» **PROMPT**: From the data, copy out every line in which the word "Fred" appears.

☆ ☆ ☆ ☆ ☆

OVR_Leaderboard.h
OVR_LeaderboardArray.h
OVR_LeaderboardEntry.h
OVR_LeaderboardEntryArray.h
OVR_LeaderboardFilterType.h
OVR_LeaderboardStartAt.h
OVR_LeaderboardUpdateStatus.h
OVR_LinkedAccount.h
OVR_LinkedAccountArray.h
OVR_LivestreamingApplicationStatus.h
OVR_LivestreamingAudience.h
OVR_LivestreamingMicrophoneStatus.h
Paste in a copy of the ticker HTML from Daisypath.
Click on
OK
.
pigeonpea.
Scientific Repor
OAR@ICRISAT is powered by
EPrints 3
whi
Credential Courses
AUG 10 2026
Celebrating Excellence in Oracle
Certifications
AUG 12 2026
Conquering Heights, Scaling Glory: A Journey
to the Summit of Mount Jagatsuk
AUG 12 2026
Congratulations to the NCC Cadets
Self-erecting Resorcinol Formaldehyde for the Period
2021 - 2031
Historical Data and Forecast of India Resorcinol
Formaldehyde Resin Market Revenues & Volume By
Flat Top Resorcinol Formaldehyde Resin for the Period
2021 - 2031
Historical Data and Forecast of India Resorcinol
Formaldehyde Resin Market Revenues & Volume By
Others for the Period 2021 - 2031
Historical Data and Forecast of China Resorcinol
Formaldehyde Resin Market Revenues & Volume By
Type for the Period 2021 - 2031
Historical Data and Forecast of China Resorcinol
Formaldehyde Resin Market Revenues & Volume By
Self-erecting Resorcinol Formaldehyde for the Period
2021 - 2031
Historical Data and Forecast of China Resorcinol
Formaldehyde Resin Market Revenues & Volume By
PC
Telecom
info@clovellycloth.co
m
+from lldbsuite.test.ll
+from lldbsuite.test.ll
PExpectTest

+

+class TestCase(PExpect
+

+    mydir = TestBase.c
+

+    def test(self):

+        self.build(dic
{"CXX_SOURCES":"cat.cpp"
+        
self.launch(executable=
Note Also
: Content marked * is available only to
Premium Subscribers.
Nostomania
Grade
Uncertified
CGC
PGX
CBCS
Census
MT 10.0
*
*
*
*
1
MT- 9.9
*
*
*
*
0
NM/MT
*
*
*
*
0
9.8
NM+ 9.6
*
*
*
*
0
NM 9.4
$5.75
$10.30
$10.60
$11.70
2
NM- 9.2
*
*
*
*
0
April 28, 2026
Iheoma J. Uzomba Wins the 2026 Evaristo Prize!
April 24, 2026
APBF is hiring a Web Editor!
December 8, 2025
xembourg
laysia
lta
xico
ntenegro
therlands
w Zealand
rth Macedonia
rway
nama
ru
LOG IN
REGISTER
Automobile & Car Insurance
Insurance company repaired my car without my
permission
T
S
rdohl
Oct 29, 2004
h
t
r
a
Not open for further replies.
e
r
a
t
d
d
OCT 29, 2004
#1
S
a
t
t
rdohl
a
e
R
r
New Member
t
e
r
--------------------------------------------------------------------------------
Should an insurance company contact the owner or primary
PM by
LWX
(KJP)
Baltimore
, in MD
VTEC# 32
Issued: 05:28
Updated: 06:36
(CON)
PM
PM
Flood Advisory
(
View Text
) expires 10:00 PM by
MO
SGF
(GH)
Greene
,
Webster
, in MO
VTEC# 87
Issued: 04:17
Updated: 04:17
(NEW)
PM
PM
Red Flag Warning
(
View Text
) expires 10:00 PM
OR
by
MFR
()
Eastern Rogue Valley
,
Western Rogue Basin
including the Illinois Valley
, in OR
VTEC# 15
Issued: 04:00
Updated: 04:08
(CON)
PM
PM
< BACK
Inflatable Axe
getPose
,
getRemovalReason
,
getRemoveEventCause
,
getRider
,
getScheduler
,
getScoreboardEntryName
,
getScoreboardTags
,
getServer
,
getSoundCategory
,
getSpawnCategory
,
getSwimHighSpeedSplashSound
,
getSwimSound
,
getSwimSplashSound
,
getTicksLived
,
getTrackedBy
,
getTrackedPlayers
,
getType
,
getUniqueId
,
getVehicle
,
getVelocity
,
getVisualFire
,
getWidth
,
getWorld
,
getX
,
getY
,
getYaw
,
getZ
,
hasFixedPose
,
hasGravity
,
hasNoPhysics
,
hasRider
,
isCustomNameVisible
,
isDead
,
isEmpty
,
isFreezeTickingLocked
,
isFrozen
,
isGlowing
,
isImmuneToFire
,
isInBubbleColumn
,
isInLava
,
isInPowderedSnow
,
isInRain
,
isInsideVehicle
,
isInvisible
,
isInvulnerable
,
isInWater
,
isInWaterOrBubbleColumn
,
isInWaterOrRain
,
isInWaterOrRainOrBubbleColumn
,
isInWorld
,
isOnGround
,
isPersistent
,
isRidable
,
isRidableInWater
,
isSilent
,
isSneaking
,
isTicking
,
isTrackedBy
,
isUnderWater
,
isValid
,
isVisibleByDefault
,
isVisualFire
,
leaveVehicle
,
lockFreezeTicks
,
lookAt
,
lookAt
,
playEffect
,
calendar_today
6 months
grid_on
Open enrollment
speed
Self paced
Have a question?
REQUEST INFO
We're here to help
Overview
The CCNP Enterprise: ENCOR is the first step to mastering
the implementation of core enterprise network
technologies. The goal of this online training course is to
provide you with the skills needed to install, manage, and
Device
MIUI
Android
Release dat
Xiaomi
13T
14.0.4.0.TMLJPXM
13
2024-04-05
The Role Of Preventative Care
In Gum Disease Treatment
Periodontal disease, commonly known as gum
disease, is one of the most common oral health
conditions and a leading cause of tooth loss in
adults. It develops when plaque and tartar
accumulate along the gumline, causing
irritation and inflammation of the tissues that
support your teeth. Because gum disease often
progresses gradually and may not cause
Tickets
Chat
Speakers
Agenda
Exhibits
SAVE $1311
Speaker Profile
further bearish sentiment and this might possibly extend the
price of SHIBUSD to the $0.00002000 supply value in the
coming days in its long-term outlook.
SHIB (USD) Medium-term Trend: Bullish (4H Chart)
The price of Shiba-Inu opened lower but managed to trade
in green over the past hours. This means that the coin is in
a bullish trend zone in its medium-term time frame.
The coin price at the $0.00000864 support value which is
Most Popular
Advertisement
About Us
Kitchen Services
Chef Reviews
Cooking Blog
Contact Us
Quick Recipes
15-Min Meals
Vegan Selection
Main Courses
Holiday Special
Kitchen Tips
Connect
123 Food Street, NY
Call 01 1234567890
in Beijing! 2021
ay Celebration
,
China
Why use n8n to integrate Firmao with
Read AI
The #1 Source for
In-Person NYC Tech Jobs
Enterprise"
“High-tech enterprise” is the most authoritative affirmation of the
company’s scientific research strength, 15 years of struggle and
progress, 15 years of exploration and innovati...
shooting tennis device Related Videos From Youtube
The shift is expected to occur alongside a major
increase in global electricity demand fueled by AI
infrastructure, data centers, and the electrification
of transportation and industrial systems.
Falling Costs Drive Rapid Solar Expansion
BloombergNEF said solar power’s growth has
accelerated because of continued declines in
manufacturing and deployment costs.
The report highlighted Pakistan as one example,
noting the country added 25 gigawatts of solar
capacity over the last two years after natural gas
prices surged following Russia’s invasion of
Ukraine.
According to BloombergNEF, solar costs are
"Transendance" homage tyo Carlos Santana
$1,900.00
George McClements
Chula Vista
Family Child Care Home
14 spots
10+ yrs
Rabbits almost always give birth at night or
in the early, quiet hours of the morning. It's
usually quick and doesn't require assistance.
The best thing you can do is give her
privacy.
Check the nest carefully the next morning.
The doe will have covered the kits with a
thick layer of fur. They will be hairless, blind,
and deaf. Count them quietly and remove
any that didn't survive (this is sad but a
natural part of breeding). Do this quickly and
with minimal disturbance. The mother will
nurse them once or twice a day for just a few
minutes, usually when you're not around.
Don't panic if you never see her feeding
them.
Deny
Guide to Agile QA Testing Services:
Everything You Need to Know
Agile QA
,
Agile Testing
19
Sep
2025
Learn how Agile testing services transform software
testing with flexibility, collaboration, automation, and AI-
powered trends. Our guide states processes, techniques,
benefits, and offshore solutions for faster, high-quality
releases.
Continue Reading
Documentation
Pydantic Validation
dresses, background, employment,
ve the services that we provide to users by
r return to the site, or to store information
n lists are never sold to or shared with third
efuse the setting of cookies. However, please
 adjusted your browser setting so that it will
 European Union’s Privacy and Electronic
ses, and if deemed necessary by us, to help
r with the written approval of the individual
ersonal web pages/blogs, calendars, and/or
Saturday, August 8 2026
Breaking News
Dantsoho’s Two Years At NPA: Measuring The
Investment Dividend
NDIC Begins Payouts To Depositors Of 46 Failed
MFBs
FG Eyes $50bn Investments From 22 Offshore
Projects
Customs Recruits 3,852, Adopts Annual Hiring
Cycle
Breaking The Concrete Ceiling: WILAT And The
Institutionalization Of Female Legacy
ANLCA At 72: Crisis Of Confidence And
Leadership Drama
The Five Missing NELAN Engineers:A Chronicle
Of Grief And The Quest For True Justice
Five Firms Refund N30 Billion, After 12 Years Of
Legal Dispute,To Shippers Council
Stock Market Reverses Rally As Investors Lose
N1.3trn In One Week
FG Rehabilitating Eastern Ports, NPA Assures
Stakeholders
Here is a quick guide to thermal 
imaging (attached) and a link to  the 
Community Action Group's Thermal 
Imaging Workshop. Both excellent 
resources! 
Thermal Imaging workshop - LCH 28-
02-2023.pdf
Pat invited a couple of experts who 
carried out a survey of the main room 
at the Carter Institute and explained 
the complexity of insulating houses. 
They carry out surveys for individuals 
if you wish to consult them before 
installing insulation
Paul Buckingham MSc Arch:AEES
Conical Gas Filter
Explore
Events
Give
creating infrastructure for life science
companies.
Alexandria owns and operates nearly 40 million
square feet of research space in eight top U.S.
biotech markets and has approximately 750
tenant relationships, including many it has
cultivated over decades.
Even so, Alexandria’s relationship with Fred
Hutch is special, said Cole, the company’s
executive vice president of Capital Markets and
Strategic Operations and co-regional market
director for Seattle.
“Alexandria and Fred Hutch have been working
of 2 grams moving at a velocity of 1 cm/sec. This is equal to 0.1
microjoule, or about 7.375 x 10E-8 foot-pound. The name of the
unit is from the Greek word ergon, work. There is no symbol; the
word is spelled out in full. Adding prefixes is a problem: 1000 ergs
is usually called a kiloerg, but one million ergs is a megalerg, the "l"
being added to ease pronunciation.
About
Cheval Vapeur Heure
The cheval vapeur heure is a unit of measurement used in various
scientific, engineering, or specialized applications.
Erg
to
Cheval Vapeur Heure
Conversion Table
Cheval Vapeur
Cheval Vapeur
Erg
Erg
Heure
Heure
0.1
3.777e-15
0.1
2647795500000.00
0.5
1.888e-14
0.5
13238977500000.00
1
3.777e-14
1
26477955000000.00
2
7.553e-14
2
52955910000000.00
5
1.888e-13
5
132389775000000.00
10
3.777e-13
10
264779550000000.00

☆ ☆ ☆ ☆ ☆

» **OUTPUT OF THE EXERCISE**:
Even so, Alexandria’s relationship with Fred
“Alexandria and Fred Hutch have been working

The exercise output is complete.